Exercise details: Transcribe all of the data verbatim, please, and leave out its pictures.

===== Extracted material

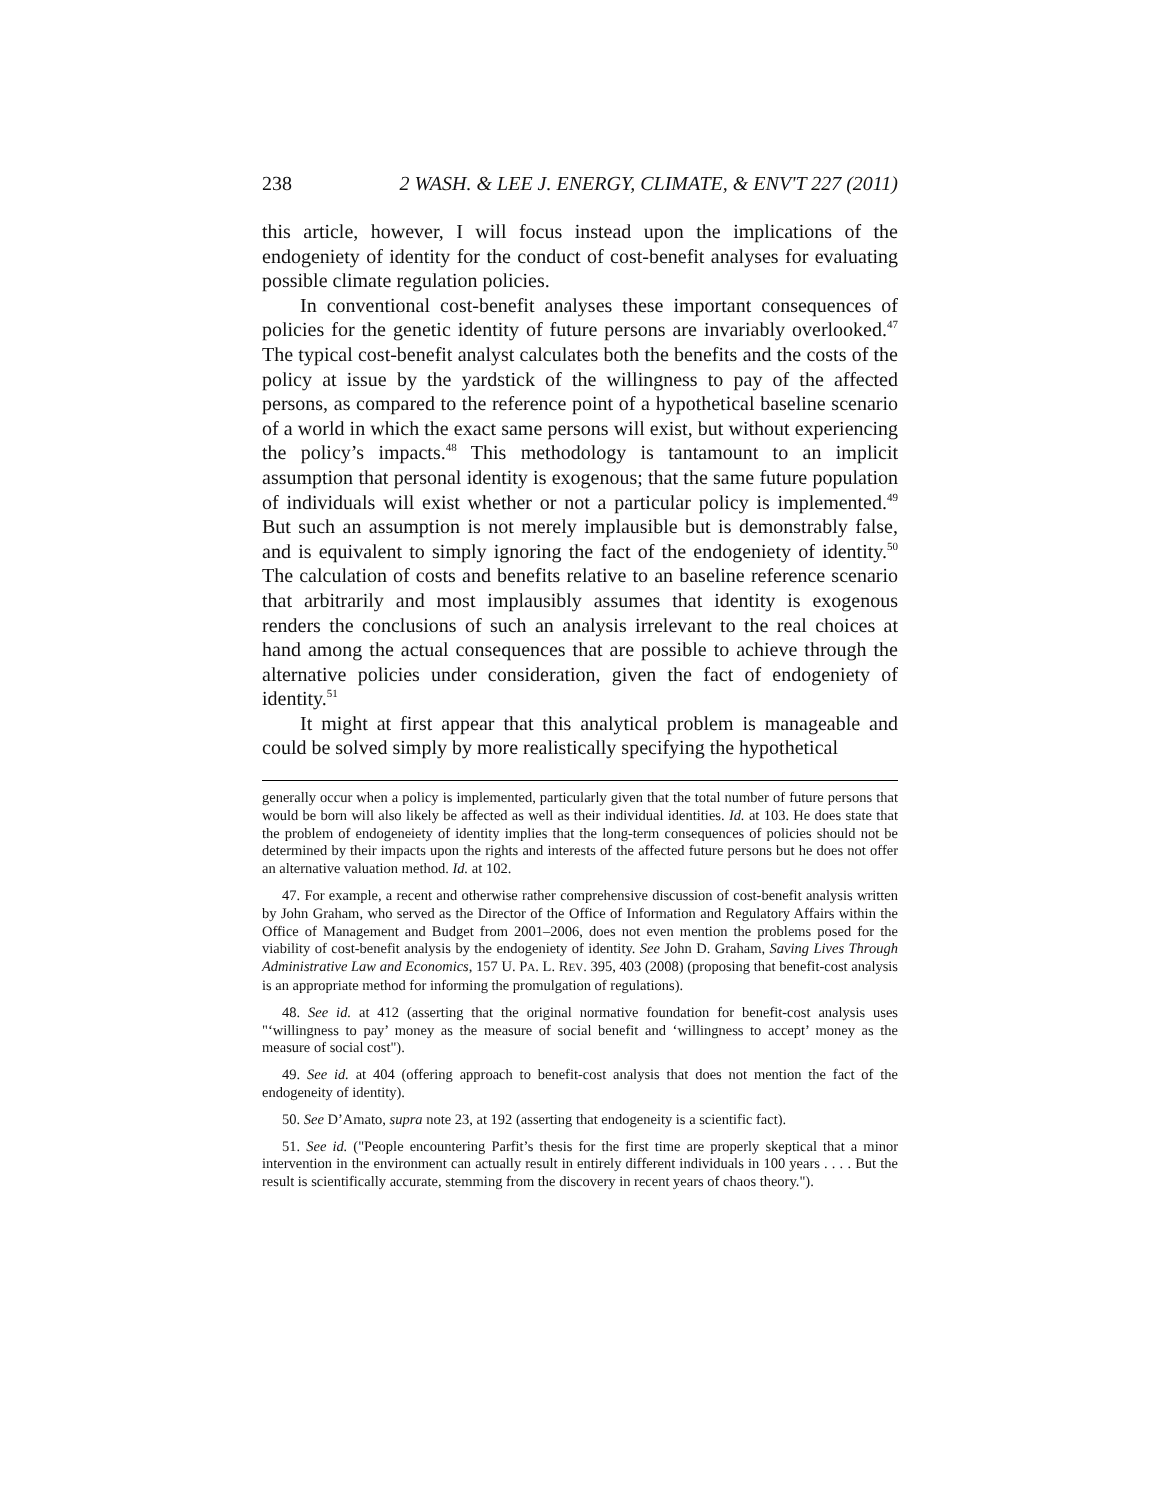238 2 WASH. & LEE J. ENERGY, CLIMATE, & ENV'T 227 (2011)
this article, however, I will focus instead upon the implications of the endogeniety of identity for the conduct of cost-benefit analyses for evaluating possible climate regulation policies.
In conventional cost-benefit analyses these important consequences of policies for the genetic identity of future persons are invariably overlooked.<sup>47</sup> The typical cost-benefit analyst calculates both the benefits and the costs of the policy at issue by the yardstick of the willingness to pay of the affected persons, as compared to the reference point of a hypothetical baseline scenario of a world in which the exact same persons will exist, but without experiencing the policy’s impacts.<sup>48</sup> This methodology is tantamount to an implicit assumption that personal identity is exogenous; that the same future population of individuals will exist whether or not a particular policy is implemented.<sup>49</sup> But such an assumption is not merely implausible but is demonstrably false, and is equivalent to simply ignoring the fact of the endogeniety of identity.<sup>50</sup> The calculation of costs and benefits relative to an baseline reference scenario that arbitrarily and most implausibly assumes that identity is exogenous renders the conclusions of such an analysis irrelevant to the real choices at hand among the actual consequences that are possible to achieve through the alternative policies under consideration, given the fact of endogeniety of identity.<sup>51</sup>
It might at first appear that this analytical problem is manageable and could be solved simply by more realistically specifying the hypothetical
generally occur when a policy is implemented, particularly given that the total number of future persons that would be born will also likely be affected as well as their individual identities. Id. at 103. He does state that the problem of endogeneiety of identity implies that the long-term consequences of policies should not be determined by their impacts upon the rights and interests of the affected future persons but he does not offer an alternative valuation method. Id. at 102.
47. For example, a recent and otherwise rather comprehensive discussion of cost-benefit analysis written by John Graham, who served as the Director of the Office of Information and Regulatory Affairs within the Office of Management and Budget from 2001–2006, does not even mention the problems posed for the viability of cost-benefit analysis by the endogeniety of identity. See John D. Graham, Saving Lives Through Administrative Law and Economics, 157 U. PA. L. REV. 395, 403 (2008) (proposing that benefit-cost analysis is an appropriate method for informing the promulgation of regulations).
48. See id. at 412 (asserting that the original normative foundation for benefit-cost analysis uses "‘willingness to pay’ money as the measure of social benefit and ‘willingness to accept’ money as the measure of social cost").
49. See id. at 404 (offering approach to benefit-cost analysis that does not mention the fact of the endogeneity of identity).
50. See D’Amato, supra note 23, at 192 (asserting that endogeneity is a scientific fact).
51. See id. ("People encountering Parfit’s thesis for the first time are properly skeptical that a minor intervention in the environment can actually result in entirely different individuals in 100 years . . . . But the result is scientifically accurate, stemming from the discovery in recent years of chaos theory.").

==========

Exercise response:
238 2 WASH. & LEE J. ENERGY, CLIMATE, & ENV'T 227 (2011)
this article, however, I will focus instead upon the implications of the endogeniety of identity for the conduct of cost-benefit analyses for evaluating possible climate regulation policies.
In conventional cost-benefit analyses these important consequences of policies for the genetic identity of future persons are invariably overlooked.<sup>47</sup> The typical cost-benefit analyst calculates both the benefits and the costs of the policy at issue by the yardstick of the willingness to pay of the affected persons, as compared to the reference point of a hypothetical baseline scenario of a world in which the exact same persons will exist, but without experiencing the policy’s impacts.<sup>48</sup> This methodology is tantamount to an implicit assumption that personal identity is exogenous; that the same future population of individuals will exist whether or not a particular policy is implemented.<sup>49</sup> But such an assumption is not merely implausible but is demonstrably false, and is equivalent to simply ignoring the fact of the endogeniety of identity.<sup>50</sup> The calculation of costs and benefits relative to an baseline reference scenario that arbitrarily and most implausibly assumes that identity is exogenous renders the conclusions of such an analysis irrelevant to the real choices at hand among the actual consequences that are possible to achieve through the alternative policies under consideration, given the fact of endogeniety of identity.<sup>51</sup>
It might at first appear that this analytical problem is manageable and could be solved simply by more realistically specifying the hypothetical
generally occur when a policy is implemented, particularly given that the total number of future persons that would be born will also likely be affected as well as their individual identities. Id. at 103. He does state that the problem of endogeneiety of identity implies that the long-term consequences of policies should not be determined by their impacts upon the rights and interests of the affected future persons but he does not offer an alternative valuation method. Id. at 102.
47. For example, a recent and otherwise rather comprehensive discussion of cost-benefit analysis written by John Graham, who served as the Director of the Office of Information and Regulatory Affairs within the Office of Management and Budget from 2001–2006, does not even mention the problems posed for the viability of cost-benefit analysis by the endogeniety of identity. See John D. Graham, Saving Lives Through Administrative Law and Economics, 157 U. PA. L. REV. 395, 403 (2008) (proposing that benefit-cost analysis is an appropriate method for informing the promulgation of regulations).
48. See id. at 412 (asserting that the original normative foundation for benefit-cost analysis uses "‘willingness to pay’ money as the measure of social benefit and ‘willingness to accept’ money as the measure of social cost").
49. See id. at 404 (offering approach to benefit-cost analysis that does not mention the fact of the endogeneity of identity).
50. See D’Amato, supra note 23, at 192 (asserting that endogeneity is a scientific fact).
51. See id. ("People encountering Parfit’s thesis for the first time are properly skeptical that a minor intervention in the environment can actually result in entirely different individuals in 100 years . . . . But the result is scientifically accurate, stemming from the discovery in recent years of chaos theory.").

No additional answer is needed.